BEGIN

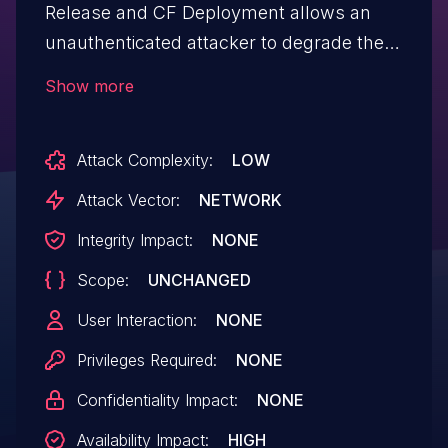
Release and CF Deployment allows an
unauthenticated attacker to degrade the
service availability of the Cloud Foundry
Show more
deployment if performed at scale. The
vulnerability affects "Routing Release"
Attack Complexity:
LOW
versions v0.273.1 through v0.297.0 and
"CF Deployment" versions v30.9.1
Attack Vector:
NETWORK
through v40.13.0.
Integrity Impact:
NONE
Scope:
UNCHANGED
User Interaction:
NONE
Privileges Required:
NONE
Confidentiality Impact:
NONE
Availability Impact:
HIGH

END
BEGIN

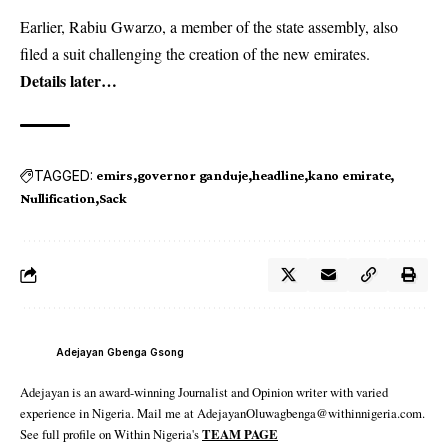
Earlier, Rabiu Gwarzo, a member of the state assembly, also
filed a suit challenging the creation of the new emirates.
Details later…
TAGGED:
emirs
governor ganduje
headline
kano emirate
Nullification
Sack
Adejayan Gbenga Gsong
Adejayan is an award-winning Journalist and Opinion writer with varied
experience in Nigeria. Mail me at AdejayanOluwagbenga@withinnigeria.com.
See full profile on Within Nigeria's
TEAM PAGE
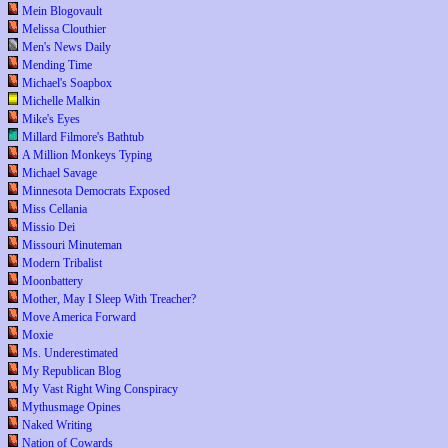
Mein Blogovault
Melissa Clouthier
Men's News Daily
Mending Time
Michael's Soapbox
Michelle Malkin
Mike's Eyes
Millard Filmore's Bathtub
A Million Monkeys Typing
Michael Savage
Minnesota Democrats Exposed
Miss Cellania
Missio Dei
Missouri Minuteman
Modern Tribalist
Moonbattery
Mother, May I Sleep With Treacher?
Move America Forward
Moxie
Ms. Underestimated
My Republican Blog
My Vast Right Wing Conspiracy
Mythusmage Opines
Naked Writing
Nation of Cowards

END
BEGIN

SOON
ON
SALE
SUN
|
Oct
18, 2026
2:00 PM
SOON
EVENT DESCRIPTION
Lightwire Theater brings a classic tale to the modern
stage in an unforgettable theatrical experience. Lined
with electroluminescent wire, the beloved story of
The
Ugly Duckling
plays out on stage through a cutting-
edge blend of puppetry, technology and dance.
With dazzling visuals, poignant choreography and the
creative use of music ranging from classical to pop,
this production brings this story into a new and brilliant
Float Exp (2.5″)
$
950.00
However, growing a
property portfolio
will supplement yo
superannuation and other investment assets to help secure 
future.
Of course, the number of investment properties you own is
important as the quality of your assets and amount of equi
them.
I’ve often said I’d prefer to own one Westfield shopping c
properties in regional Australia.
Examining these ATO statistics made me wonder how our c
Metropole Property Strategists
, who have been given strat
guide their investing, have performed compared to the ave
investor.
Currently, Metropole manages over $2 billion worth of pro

END

## Assigned task
Please report how many lines in the entries above contain the word "properties" with matching case, giving only the number.

## Solution for this problem
2